Search code examples
c#linqdatareader

Find longest string from DataReader column


Is It possible to create a Linq for retrieving longest string values of DataReader columns ? Column data should be converted to string and then return longest string.

What I know so far is how to get same thing with DataTable which is Enumerable (as I asked here), example:

string maxString = dt
  .AsEnumerable()
  .Select(row => row[mycolumn].ToString())
  .OrderByDescending(st => st.Length)
  .FirstOrDefault();

I've tried combining upper solution for DataReader like this:

var enumerable = reader
  .Cast<IDataRecord>();

string max_string = enumerable
  .Select(record => record.GetName(col).ToString())
  .Aggregate((s, a) => a.Length > s.Length ? a : s);

Unfortunally this doesn't work, I get

Sequence contains no elements in at System.Linq.Enumerable.Aggregate

error. Thanks for help in advance :)

EDIT: I'm looking for a solution without loading data into Datatable etc., just directly from DataReader object. I'm trying to avoid "Out of memory exception", because data is large.

Latest attempt, suggested by Power Mouse (It returns correct value, but from column 1 only):

     for (int col = 0; col < reader.FieldCount; col++)
     {
         string col_name = reader.GetName(col).ToString();
         var enumerable = reader.Cast<IDataRecord>();

         string max_string = enumerable.Where(x => enumerable.Max(y => y[col_name].ToString()
                             .Length) == x[col_name].ToString().Length)
                             .FirstOrDefault()?[col_name].ToString();

         Console.WriteLine("max string of column is : " + max_string);
      }

Solution

  • I solved my problem, unfortunally without LINQ. Problem is that with DataReader you cannot just simply loop through rows & columns as you can with DataTable once stored in memory, but you must perfom somekind of same logic while reader.Read() method is running.

    So, best thing I could came up with is to store column indexes and their string values into Dictionary while .Read() method is running.
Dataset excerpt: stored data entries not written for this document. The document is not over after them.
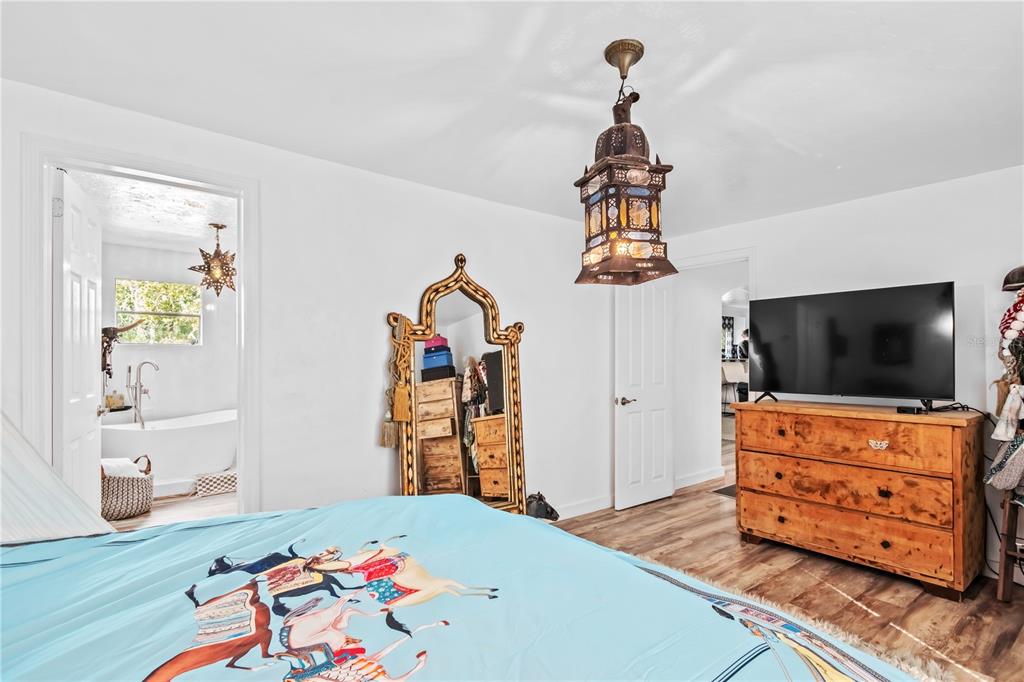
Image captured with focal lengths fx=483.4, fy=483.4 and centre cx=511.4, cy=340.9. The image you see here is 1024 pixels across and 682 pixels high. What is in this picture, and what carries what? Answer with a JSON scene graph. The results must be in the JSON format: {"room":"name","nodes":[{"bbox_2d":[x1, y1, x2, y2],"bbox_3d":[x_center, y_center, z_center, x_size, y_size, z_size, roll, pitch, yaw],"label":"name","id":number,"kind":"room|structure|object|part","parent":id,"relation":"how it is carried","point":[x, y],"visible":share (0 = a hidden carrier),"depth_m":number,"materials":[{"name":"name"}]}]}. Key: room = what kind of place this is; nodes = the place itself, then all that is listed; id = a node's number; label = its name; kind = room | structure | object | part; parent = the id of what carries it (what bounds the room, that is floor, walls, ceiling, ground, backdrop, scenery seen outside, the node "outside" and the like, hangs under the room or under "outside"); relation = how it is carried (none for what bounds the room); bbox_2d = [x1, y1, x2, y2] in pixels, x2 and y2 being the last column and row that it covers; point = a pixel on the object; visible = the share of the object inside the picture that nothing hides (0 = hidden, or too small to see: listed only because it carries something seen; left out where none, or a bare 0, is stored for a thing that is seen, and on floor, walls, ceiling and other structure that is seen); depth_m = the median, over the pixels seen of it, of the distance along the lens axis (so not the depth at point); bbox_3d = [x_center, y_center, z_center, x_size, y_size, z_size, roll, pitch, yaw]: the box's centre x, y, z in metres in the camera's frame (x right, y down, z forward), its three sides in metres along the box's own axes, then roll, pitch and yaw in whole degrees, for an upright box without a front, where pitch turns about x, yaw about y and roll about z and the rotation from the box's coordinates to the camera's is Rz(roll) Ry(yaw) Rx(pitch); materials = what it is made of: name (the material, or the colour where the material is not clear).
{"room":"bedroom","nodes":[
{"label":"bedroom","id":0,"kind":"room"},
{"bbox_2d":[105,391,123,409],"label":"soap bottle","id":1,"kind":"object","parent":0,"point":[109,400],"visible":0.85,"depth_m":4.73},
{"bbox_2d":[69,169,237,250],"bbox_3d":[-2.643,-1.088,4.037,2.320,0.105,3.691,1,-1,-40],"label":"bathroom ceiling","id":2,"kind":"structure","parent":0,"point":[199,233],"depth_m":3.98,"materials":[{"name":"white paint"}]},
{"bbox_2d":[190,223,236,295],"bbox_3d":[-2.602,-0.712,4.290,0.424,0.639,0.430,-1,-1,35],"label":"light","id":3,"kind":"object","parent":2,"relation":"hanging from","point":[217,227],"visible":0.99,"depth_m":4.23,"materials":[{"name":"gold metal"}]},
{"bbox_2d":[102,238,236,478],"bbox_3d":[-3.689,0.210,5.329,2.228,2.512,0.130,1,-1,-40],"label":"bathroom wall","id":4,"kind":"structure","parent":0,"point":[189,360],"depth_m":5.26,"materials":[{"name":"white paint"}]},
{"bbox_2d":[102,321,143,375],"bbox_3d":[-3.937,0.067,4.849,0.461,0.589,0.185,1,-1,-40],"label":"wall decoration","id":5,"kind":"object","parent":4,"relation":"attached to","point":[111,339],"visible":0.77,"depth_m":4.79,"materials":[{"name":"brown"}]},
{"bbox_2d":[112,278,201,345],"bbox_3d":[-3.860,-0.296,5.279,0.776,0.712,0.094,1,-1,-40],"label":"bathroom window","id":6,"kind":"structure","parent":4,"relation":"in","point":[129,309],"depth_m":5.29,"materials":[{"name":"glass"}]},
{"bbox_2d":[106,484,236,531],"bbox_3d":[-2.828,1.455,4.047,2.405,0.100,3.184,1,-1,-40],"label":"bathroom floor","id":7,"kind":"structure","parent":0,"point":[153,513],"depth_m":4.01,"materials":[{"name":"brown wood"}]},
{"bbox_2d":[99,456,152,519],"bbox_3d":[-3.260,1.195,4.046,0.485,0.446,0.483,1,-1,-40],"label":"wicker basket","id":8,"kind":"object","parent":7,"relation":"on","point":[133,492],"visible":0.59,"depth_m":3.89,"materials":[{"name":"wicker"}]},
{"bbox_2d":[101,457,143,477],"bbox_3d":[-3.284,1.080,4.009,0.322,0.210,0.274,1,-1,-40],"label":"towel","id":9,"kind":"object","parent":8,"relation":"in","point":[107,472],"visible":0.34,"depth_m":3.94,"materials":[{"name":"white fabric"}]},
{"bbox_2d":[100,408,236,490],"bbox_3d":[-3.283,1.090,4.907,1.625,0.676,0.788,1,-1,-40],"label":"bathtub","id":10,"kind":"object","parent":7,"relation":"on","point":[153,434],"visible":0.76,"depth_m":4.65,"materials":[{"name":"white plastic"}]},
{"bbox_2d":[127,360,158,426],"bbox_3d":[-3.698,0.550,4.873,0.206,0.716,0.194,1,-1,-40],"label":"bathtub faucet","id":11,"kind":"object","parent":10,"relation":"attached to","point":[141,386],"visible":0.99,"depth_m":4.85,"materials":[{"name":"silver metal"}]},
{"bbox_2d":[194,470,236,497],"bbox_3d":[-2.832,1.368,4.745,0.444,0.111,0.404,1,-1,-40],"label":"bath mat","id":12,"kind":"object","parent":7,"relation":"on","point":[207,484],"visible":0.85,"depth_m":4.60,"materials":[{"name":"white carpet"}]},
{"bbox_2d":[0,76,623,529],"bbox_3d":[-0.684,0.190,3.111,4.771,2.449,0.128,1,-1,-40],"label":"left wall","id":13,"kind":"structure","parent":0,"point":[371,436],"depth_m":2.86,"materials":[{"name":"white paint"}]},
{"bbox_2d":[21,132,257,520],"bbox_3d":[-1.694,0.308,2.291,0.892,2.193,0.174,1,-1,-40],"label":"door frame","id":14,"kind":"structure","parent":13,"relation":"attached to","point":[237,195],"depth_m":2.21,"materials":[{"name":"white paint"}]},
{"bbox_2d":[53,168,103,512],"bbox_3d":[-2.272,0.302,2.552,0.164,2.177,0.786,0,-1,-28],"label":"bathroom door","id":15,"kind":"structure","parent":14,"relation":"attached to","point":[69,297],"depth_m":2.42,"materials":[{"name":"white paint"}]},
{"bbox_2d":[551,494,613,519],"bbox_3d":[-0.258,1.364,3.282,3.728,0.103,0.016,1,-1,-40],"label":"baseboard","id":16,"kind":"structure","parent":13,"relation":"attached to","point":[600,506],"depth_m":3.98,"materials":[{"name":"white paint"}]},
{"bbox_2d":[0,0,1023,234],"bbox_3d":[0.630,-1.098,1.775,5.014,0.106,4.128,1,-1,-40],"label":"ceiling","id":17,"kind":"structure","parent":0,"point":[792,140],"depth_m":1.97,"materials":[{"name":"white paint"}]},
{"bbox_2d":[573,40,677,284],"bbox_3d":[0.391,-0.635,1.739,0.296,0.844,0.303,0,-1,-20],"label":"pendant lantern","id":18,"kind":"object","parent":17,"relation":"hanging from","point":[586,181],"visible":0.99,"depth_m":1.66,"materials":[{"name":"brown metal"}]},
{"bbox_2d":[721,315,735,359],"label":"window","id":19,"kind":"object","parent":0,"point":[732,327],"visible":0.46,"depth_m":9.21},
{"bbox_2d":[550,461,1023,681],"bbox_3d":[0.957,1.435,2.161,5.838,0.099,4.380,1,-1,-40],"label":"floor","id":20,"kind":"structure","parent":0,"point":[702,513],"depth_m":2.77,"materials":[{"name":"brown wood"}]},
{"bbox_2d":[386,252,529,514],"bbox_3d":[-0.321,0.394,3.159,0.890,1.956,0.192,1,-1,-40],"label":"floor mirror","id":21,"kind":"object","parent":20,"relation":"on","point":[512,450],"visible":0.85,"depth_m":3.17,"materials":[{"name":"mirror"}]},
{"bbox_2d":[381,313,409,448],"bbox_3d":[-0.683,0.233,2.863,0.142,0.760,0.118,1,-1,-40],"label":"tassel","id":22,"kind":"object","parent":21,"relation":"hanging from","point":[389,430],"visible":0.98,"depth_m":2.84,"materials":[{"name":"gold fabric"}]},
{"bbox_2d":[0,493,926,681],"bbox_3d":[-0.453,0.716,0.834,2.360,1.219,2.314,1,-1,-40],"label":"bed","id":23,"kind":"object","parent":20,"relation":"on","point":[632,567],"visible":0.99,"depth_m":1.05,"materials":[{"name":"blue fabric"}]},
{"bbox_2d":[0,412,112,544],"bbox_3d":[-1.744,0.186,1.427,1.033,1.557,0.910,1,-1,-40],"label":"white fabric","id":24,"kind":"object","parent":23,"relation":"on","point":[1,428],"visible":0.77,"depth_m":1.61,"materials":[{"name":"white fabric"}]},
{"bbox_2d":[525,491,560,520],"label":"horse head sculpture","id":25,"kind":"object","parent":20,"relation":"on","point":[548,511],"visible":0.71,"depth_m":3.48,"materials":[{"name":"black"}]},
{"bbox_2d":[711,484,736,497],"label":"rug","id":26,"kind":"object","parent":20,"relation":"on","point":[720,492],"visible":0.23,"depth_m":4.61,"materials":[{"name":"carpet"}]},
{"bbox_2d":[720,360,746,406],"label":"chair","id":27,"kind":"object","parent":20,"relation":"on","point":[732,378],"visible":0.53,"depth_m":7.87,"materials":[{"name":"white"}]},
{"bbox_2d":[731,400,984,598],"bbox_3d":[2.166,0.925,3.138,0.526,0.955,1.263,1,-1,-40],"label":"wooden dresser","id":28,"kind":"object","parent":20,"relation":"on","point":[742,498],"visible":0.99,"depth_m":2.86,"materials":[{"name":"brown wood"}]},
{"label":"drawer","id":29,"kind":"part","parent":28,"relation":"part of","materials":[{"name":"brown wood"}]},
{"bbox_2d":[745,281,956,408],"bbox_3d":[2.158,0.055,3.173,0.365,0.738,1.123,1,-1,-40],"label":"television","id":30,"kind":"object","parent":28,"relation":"on","point":[894,358],"visible":0.98,"depth_m":3.09,"materials":[{"name":"black"}]},
{"bbox_3d":[2.199,0.621,2.908,0.054,0.048,0.089,1,-1,-40],"label":"pull","id":31,"kind":"part","parent":28,"relation":"part of","materials":[{"name":"black metal"}]},
{"bbox_2d":[896,405,925,414],"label":"media player","id":32,"kind":"object","parent":28,"relation":"on","point":[906,410],"visible":0.97,"depth_m":2.82,"materials":[{"name":"black"}]},
{"bbox_2d":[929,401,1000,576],"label":"cable","id":33,"kind":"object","parent":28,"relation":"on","point":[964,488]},
{"bbox_2d":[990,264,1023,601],"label":"wooden rack","id":34,"kind":"object","parent":20,"relation":"on","point":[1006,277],"visible":0.96,"depth_m":2.57,"materials":[{"name":"brown wood"}]},
{"bbox_2d":[985,432,1023,491],"bbox_3d":[2.659,0.599,2.490,0.301,0.352,0.290,1,-1,-40],"label":"bag","id":35,"kind":"object","parent":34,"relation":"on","point":[992,470],"visible":0.98,"depth_m":2.48,"materials":[{"name":"fabric"}]},
{"bbox_2d":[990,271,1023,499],"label":"hanging clothes","id":36,"kind":"object","parent":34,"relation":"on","point":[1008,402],"visible":0.98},
{"bbox_2d":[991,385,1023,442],"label":"cloth","id":37,"kind":"object","parent":34,"relation":"hanging from","point":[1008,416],"visible":0.96,"depth_m":2.54,"materials":[{"name":"white fabric"}]},
{"bbox_2d":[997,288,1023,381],"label":"scarf","id":38,"kind":"object","parent":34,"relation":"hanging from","point":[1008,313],"visible":0.97,"depth_m":2.60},
{"bbox_2d":[665,163,1023,588],"bbox_3d":[2.707,0.192,3.230,0.127,2.445,3.797,1,-1,-40],"label":"right wall","id":39,"kind":"structure","parent":0,"point":[934,265],"depth_m":3.19,"materials":[{"name":"white paint"}]},
{"bbox_2d":[613,277,674,510],"bbox_3d":[1.182,0.389,4.280,0.719,2.075,0.163,1,-1,-40],"label":"white door","id":40,"kind":"structure","parent":39,"relation":"in","point":[630,422],"depth_m":4.23,"materials":[{"name":"white paint"}]},
{"bbox_3d":[0.983,0.523,4.235,0.153,0.073,0.154,1,-1,-40],"label":"door handle","id":41,"kind":"part","parent":40,"relation":"part of","materials":[{"name":"silver metal"}]},
{"bbox_2d":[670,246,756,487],"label":"door frame","id":42,"kind":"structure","parent":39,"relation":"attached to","point":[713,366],"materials":[{"name":"white paint"}]},
{"bbox_2d":[678,250,752,488],"bbox_3d":[2.263,0.225,5.191,0.882,2.447,1.066,1,-1,-40],"label":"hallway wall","id":43,"kind":"structure","parent":39,"relation":"attached to","point":[734,257],"depth_m":5.11,"materials":[{"name":"white paint"}]},
{"bbox_2d":[674,467,724,489],"bbox_3d":[1.880,1.389,4.920,0.765,0.103,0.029,1,-1,-40],"label":"baseboard","id":44,"kind":"structure","parent":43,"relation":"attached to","point":[706,478],"depth_m":4.93,"materials":[{"name":"white paint"}]},
{"bbox_2d":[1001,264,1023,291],"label":"hat","id":45,"kind":"object","parent":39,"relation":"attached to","point":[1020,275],"visible":0.99,"depth_m":2.65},
{"label":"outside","id":46,"kind":"structure","parent":0,"visible":0},
{"label":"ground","id":47,"kind":"structure","parent":46,"visible":0},
{"bbox_2d":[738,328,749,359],"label":"person","id":48,"kind":"object","parent":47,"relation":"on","point":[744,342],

    Doing that, you must be careful about string blank spaces & null values. Here is my solution, which runs good for me:

     Dictionary<int, string> col_values = new Dictionary<int, string>();
    
     using (OracleDataReader reader = cmd.ExecuteReader())
     {
          for (int i = 0; i < reader.FieldCount; i++)
          {
              //First add indexes to Dictionary 
              // I add column names here - didn't test for string.Empty !!
              col_values.Add(i, string.Empty);
          }
    
          //Then read row by row and modify Dictionary - If text is larger than string.Empty
          //Dictionary must be .ToArray(), or else you'll have an error for modifying collection
          while (reader.Read())
          {
              foreach (var item in col_values.ToArray())
              {
                 string rdr_text = reader[item.Key].ToString().Trim()??string.Empty;
    
                 if (item.Value.Length<rdr_text.Length)
                 {
                     col_values[item.Key] = rdr_text;
                 }
              }
          }
    
          foreach (var item in col_values)
          {
             //...And here we have all longest strings stored, for each column...Job done
          }
     }
    

    For my purpuses this Iteration reads around 2.3 mio rows with 12 columns in 4 minutes. It's not fast, but at least It works. If anyone has better/faster idea please provide answer.